Two-thirds of likely California voters say global warming is a threat to the state's economic future and quality of life, and a wide majority -- 62 percent -- continues to favor the state's greenhouse gas reduction law, Assembly Bill 32, according to a new Public Policy Institute of California poll.
The electorate's attitude about the environment colors its view of President Barack Obama and Republican Mitt Romney, according to the poll. Nearly three-quarters of likely voters say the presidential candidates' positions on climate change and energy policy are very important or somewhat important to how they will vote.
Not surprisingly in heavily Democratic California, a majority of likely voters -- 54 percent -- trusts Obama more than Romney to handle these issues, while 33 percent of likely voters trust Romney more.
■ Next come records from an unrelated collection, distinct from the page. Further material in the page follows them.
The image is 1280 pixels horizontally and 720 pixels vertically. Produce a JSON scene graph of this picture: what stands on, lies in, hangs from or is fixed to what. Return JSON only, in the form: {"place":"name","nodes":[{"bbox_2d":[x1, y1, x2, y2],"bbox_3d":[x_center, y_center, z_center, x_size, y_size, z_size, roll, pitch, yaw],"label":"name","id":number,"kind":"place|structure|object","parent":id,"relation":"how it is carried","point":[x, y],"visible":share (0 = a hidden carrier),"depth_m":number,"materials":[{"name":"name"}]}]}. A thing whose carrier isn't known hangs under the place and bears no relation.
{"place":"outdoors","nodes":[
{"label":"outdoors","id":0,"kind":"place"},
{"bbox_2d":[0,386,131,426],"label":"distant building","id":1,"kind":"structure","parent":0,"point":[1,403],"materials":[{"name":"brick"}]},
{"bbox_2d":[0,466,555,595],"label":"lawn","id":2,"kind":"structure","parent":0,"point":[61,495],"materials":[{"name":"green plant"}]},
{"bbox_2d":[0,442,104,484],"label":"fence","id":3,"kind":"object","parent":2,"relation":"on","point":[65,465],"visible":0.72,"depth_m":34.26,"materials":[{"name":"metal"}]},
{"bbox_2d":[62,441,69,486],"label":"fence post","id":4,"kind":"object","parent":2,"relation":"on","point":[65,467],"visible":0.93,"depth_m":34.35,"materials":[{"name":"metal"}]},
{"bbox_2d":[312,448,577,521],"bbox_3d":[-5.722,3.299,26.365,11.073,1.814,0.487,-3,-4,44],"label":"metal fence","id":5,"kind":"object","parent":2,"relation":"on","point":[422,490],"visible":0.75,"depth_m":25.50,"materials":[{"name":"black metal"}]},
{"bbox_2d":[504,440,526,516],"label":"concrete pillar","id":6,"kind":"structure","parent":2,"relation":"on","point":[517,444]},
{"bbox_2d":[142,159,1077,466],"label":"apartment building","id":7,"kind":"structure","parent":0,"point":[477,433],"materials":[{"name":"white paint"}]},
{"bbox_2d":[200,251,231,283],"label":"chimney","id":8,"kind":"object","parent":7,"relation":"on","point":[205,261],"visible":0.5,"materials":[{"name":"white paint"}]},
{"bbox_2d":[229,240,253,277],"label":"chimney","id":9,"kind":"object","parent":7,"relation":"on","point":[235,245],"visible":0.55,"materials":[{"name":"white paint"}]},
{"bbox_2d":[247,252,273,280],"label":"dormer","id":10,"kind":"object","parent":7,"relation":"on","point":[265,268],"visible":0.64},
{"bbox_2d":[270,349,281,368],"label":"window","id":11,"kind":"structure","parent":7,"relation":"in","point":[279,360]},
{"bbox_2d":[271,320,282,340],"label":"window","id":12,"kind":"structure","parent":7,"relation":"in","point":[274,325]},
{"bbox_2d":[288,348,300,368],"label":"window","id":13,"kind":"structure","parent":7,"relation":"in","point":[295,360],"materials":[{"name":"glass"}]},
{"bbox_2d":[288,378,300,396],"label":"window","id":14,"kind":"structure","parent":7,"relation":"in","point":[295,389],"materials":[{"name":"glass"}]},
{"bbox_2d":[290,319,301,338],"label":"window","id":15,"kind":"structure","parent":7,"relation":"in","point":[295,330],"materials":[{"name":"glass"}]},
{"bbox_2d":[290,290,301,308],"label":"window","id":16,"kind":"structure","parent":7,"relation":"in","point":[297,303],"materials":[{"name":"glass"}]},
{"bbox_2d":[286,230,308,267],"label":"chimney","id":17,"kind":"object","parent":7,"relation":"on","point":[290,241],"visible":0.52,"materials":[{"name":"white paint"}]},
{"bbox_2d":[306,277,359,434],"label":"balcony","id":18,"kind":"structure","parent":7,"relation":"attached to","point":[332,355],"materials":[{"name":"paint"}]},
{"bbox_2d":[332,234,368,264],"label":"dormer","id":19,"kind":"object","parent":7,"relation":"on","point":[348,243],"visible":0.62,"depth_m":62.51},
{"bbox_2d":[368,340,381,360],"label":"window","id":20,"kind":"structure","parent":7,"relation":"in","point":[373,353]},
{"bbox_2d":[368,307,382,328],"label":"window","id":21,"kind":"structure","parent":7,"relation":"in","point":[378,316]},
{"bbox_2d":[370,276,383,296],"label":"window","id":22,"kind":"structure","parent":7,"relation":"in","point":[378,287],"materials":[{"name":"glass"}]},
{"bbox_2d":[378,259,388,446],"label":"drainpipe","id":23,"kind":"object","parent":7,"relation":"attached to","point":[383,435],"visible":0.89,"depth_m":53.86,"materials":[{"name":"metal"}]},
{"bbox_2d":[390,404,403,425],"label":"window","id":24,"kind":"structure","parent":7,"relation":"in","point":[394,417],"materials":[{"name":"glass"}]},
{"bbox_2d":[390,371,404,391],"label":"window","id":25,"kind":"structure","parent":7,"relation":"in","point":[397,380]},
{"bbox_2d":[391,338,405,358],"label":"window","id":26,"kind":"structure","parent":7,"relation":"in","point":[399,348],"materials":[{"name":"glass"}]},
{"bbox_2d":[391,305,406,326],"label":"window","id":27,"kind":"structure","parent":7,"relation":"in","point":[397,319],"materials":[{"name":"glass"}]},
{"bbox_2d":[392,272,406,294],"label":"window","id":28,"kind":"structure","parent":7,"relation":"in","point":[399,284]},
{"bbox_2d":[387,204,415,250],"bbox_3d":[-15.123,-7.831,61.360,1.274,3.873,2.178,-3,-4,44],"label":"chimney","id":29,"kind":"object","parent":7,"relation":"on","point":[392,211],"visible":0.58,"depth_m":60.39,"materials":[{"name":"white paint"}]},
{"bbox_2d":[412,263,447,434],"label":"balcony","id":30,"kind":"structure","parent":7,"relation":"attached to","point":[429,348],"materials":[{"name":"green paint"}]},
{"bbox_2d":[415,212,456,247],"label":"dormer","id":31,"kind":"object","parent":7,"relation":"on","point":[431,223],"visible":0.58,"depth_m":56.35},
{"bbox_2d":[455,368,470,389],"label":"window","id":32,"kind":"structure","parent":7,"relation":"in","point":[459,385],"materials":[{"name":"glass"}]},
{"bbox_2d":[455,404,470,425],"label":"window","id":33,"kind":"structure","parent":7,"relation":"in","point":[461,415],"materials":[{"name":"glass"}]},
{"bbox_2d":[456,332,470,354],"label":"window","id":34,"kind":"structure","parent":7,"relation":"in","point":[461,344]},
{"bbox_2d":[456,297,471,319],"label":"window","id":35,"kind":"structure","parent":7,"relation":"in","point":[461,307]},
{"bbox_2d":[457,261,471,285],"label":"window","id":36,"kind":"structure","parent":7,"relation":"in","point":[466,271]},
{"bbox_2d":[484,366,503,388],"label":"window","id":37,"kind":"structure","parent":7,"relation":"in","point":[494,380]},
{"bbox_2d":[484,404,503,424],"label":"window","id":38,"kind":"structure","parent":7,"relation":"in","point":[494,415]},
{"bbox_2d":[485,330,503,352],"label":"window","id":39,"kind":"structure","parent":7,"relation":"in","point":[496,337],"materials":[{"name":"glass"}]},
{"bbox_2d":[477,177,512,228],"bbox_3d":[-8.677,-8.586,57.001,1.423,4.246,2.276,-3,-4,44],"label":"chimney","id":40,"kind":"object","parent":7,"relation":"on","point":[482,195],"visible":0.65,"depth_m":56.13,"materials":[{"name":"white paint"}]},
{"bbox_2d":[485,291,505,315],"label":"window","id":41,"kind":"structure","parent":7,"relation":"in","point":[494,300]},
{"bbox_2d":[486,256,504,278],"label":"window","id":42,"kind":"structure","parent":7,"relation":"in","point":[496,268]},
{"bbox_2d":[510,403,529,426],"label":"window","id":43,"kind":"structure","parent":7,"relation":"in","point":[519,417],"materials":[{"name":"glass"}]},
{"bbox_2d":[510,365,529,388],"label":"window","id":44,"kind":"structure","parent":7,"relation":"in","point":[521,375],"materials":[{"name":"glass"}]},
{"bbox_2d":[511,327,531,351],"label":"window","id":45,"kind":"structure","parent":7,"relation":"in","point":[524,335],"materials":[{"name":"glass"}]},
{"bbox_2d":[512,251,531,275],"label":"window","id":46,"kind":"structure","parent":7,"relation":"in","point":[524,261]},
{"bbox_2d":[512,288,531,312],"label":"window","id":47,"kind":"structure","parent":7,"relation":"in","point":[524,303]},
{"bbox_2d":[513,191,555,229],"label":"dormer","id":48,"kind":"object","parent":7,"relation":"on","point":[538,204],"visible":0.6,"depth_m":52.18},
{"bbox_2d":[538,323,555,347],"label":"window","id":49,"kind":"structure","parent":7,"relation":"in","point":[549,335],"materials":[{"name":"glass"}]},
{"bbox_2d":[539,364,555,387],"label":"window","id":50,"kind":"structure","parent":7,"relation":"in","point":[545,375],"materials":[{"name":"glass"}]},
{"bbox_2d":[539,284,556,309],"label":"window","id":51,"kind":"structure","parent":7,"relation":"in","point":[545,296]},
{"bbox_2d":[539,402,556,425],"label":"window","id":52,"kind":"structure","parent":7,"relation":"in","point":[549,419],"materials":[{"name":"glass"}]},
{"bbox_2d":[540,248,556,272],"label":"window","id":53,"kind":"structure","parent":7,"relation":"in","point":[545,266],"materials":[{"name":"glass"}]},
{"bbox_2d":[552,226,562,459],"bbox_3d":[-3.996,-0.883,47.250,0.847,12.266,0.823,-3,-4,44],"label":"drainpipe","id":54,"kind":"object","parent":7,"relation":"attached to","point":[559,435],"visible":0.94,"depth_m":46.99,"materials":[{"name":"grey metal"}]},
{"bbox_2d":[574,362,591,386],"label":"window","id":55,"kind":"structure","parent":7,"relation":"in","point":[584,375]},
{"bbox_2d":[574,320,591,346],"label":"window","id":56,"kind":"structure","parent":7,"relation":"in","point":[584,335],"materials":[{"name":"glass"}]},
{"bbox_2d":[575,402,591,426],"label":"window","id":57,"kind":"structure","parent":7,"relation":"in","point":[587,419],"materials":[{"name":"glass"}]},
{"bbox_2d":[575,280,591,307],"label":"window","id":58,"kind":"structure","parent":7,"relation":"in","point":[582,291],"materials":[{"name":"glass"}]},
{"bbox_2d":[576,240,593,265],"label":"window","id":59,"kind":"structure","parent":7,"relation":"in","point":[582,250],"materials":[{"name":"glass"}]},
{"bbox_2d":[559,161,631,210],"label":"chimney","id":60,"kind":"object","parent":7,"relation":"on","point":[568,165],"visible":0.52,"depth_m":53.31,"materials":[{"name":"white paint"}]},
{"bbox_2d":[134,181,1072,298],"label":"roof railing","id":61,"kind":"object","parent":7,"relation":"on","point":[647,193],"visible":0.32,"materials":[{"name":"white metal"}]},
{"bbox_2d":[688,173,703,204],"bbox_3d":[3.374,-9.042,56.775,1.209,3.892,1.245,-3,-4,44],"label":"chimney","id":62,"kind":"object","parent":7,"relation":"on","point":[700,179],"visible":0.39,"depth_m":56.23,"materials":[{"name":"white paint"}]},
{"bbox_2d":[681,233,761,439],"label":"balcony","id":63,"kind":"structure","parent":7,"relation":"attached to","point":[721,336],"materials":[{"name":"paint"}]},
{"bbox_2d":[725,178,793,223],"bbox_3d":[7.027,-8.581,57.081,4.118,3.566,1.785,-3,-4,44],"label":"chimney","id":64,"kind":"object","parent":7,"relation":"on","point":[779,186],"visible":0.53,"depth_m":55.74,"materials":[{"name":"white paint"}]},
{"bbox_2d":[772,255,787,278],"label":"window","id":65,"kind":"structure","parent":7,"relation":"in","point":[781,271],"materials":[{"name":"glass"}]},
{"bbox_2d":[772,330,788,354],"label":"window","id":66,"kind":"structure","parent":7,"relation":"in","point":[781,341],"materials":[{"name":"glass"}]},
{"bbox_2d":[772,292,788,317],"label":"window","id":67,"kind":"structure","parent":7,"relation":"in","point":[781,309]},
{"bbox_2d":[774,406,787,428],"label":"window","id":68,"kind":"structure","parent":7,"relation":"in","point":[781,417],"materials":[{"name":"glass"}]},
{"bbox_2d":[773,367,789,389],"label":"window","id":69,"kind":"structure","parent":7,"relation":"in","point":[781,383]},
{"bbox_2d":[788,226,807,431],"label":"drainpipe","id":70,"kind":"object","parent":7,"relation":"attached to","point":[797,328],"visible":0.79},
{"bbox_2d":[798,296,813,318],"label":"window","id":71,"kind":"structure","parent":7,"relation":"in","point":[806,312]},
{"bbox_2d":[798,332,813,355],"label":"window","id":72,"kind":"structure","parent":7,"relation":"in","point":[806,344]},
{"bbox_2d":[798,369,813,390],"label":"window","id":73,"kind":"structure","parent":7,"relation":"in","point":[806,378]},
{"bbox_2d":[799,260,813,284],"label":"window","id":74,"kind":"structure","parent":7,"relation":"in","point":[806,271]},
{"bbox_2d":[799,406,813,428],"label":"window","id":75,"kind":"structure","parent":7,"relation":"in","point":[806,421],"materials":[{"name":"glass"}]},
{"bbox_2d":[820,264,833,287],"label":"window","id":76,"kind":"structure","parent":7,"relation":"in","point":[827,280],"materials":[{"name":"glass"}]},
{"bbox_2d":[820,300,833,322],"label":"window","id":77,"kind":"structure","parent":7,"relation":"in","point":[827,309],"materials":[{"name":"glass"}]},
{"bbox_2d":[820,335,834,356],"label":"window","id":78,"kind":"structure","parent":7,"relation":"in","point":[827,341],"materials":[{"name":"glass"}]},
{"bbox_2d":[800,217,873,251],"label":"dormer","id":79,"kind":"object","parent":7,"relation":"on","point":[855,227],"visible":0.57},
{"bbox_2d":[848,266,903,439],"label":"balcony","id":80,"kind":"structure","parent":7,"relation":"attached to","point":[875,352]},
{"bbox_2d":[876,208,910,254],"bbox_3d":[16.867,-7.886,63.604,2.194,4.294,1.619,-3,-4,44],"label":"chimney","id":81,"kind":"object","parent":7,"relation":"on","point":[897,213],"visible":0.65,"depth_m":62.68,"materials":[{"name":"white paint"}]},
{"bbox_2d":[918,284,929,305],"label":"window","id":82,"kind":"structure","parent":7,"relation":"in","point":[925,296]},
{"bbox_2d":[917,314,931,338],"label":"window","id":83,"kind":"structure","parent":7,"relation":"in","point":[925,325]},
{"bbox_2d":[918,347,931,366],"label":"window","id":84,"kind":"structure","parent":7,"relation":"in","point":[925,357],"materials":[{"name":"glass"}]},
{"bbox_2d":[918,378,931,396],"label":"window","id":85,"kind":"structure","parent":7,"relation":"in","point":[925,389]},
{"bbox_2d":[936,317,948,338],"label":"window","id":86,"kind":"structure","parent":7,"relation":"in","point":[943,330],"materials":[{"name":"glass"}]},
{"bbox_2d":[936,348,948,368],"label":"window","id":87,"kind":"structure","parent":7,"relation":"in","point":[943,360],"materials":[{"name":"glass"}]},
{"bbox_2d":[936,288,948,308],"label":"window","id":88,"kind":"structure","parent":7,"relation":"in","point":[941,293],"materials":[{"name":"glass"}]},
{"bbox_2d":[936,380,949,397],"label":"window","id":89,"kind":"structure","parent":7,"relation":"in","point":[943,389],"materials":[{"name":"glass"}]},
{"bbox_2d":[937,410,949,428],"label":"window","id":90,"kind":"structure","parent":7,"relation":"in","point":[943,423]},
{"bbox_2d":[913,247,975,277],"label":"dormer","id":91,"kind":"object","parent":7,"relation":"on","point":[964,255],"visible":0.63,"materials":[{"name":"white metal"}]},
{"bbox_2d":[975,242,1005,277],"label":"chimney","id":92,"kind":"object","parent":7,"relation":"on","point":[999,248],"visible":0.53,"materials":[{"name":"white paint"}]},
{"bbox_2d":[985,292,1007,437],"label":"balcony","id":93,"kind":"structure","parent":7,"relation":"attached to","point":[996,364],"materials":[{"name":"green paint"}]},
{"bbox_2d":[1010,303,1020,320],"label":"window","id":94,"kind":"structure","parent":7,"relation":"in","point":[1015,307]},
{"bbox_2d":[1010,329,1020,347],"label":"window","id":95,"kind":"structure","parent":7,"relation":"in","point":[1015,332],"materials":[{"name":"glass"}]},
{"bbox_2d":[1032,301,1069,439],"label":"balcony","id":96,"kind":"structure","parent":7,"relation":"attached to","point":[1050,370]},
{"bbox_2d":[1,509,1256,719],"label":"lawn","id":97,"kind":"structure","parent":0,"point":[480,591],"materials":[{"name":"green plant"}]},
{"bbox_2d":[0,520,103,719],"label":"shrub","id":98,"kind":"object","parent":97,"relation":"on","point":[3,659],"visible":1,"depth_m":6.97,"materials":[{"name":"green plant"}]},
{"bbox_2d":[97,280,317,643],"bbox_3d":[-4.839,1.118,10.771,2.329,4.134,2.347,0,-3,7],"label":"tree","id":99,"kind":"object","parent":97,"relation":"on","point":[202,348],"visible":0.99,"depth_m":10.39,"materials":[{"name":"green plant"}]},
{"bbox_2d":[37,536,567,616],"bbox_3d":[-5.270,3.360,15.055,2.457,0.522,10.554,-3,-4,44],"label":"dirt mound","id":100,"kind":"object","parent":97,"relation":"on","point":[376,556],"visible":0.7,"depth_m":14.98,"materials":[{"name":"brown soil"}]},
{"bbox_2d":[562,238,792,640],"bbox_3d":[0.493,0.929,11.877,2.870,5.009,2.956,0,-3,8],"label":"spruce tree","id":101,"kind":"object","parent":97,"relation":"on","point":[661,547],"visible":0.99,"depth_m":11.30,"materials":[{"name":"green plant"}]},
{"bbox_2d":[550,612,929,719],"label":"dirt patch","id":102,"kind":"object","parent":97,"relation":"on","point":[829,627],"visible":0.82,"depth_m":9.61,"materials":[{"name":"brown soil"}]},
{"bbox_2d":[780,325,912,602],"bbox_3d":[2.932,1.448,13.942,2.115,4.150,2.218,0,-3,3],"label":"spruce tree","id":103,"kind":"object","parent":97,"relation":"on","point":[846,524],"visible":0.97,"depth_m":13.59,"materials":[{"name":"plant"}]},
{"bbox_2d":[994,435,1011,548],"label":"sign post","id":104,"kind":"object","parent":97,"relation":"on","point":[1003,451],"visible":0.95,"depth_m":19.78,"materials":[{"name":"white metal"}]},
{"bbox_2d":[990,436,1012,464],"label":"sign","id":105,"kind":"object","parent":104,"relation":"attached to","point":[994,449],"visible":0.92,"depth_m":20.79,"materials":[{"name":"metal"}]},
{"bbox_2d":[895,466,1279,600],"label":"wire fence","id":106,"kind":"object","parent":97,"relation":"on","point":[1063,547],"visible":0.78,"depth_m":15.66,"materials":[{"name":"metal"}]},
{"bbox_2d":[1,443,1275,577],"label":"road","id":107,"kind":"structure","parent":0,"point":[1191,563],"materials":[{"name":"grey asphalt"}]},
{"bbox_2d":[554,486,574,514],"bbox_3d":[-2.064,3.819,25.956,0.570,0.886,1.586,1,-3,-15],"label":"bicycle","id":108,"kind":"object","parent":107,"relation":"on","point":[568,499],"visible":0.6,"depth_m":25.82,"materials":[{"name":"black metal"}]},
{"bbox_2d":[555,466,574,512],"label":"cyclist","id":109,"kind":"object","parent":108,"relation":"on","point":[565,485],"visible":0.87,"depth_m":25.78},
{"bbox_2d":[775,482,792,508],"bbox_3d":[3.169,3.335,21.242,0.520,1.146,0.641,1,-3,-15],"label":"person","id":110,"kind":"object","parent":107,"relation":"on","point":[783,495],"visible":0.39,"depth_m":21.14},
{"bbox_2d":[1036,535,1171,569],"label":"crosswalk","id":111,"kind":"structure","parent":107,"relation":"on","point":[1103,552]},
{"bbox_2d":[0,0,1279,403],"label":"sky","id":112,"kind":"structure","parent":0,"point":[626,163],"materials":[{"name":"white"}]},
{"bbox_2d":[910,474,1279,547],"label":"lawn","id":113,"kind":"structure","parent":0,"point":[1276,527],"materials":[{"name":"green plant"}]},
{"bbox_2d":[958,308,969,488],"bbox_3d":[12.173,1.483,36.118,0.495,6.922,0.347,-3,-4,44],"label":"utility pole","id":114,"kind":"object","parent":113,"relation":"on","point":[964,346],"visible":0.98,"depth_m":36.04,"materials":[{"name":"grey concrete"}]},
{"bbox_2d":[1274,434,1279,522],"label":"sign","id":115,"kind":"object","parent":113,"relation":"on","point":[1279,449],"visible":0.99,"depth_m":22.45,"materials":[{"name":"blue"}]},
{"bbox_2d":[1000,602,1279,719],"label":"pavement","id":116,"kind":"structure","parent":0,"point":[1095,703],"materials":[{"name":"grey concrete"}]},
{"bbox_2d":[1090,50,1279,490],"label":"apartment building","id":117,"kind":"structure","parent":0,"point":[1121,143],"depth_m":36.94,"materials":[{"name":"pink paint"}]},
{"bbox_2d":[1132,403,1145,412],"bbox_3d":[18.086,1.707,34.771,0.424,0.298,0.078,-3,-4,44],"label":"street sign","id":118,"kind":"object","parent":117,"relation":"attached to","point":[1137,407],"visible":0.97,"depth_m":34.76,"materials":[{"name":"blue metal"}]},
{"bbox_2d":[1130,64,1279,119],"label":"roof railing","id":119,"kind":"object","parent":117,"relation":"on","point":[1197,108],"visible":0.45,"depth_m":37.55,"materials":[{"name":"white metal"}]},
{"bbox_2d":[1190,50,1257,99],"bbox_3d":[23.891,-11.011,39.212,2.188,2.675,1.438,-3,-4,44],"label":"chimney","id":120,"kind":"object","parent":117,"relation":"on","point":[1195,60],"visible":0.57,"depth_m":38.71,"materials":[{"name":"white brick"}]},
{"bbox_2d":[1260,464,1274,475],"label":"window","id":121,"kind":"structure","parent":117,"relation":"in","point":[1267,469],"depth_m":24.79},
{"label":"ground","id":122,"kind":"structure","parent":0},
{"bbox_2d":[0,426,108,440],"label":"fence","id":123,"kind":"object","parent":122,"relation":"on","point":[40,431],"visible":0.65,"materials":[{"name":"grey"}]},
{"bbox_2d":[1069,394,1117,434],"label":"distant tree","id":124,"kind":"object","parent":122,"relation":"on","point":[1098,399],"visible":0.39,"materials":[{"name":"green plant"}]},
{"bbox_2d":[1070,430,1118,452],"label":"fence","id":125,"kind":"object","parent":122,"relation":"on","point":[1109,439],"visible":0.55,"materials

Likely voters favor Obama over Romney in their presidential matchup by 11 percentage points, 51 percent to 40 percent.
Fifty percent of likely voters approve of the way Obama is handling his job as president, according to the poll. Likely voters are evenly split on his handling of environmental issues.
Gov. Jerry Brown's public approval rating is slightly up from May. Forty-six percent of likely voters approves of the job he is doing, up from 42 percent. Likely voters approve of the Democratic governor's handling of environmental issues, 41 percent to 36 percent, according to the poll.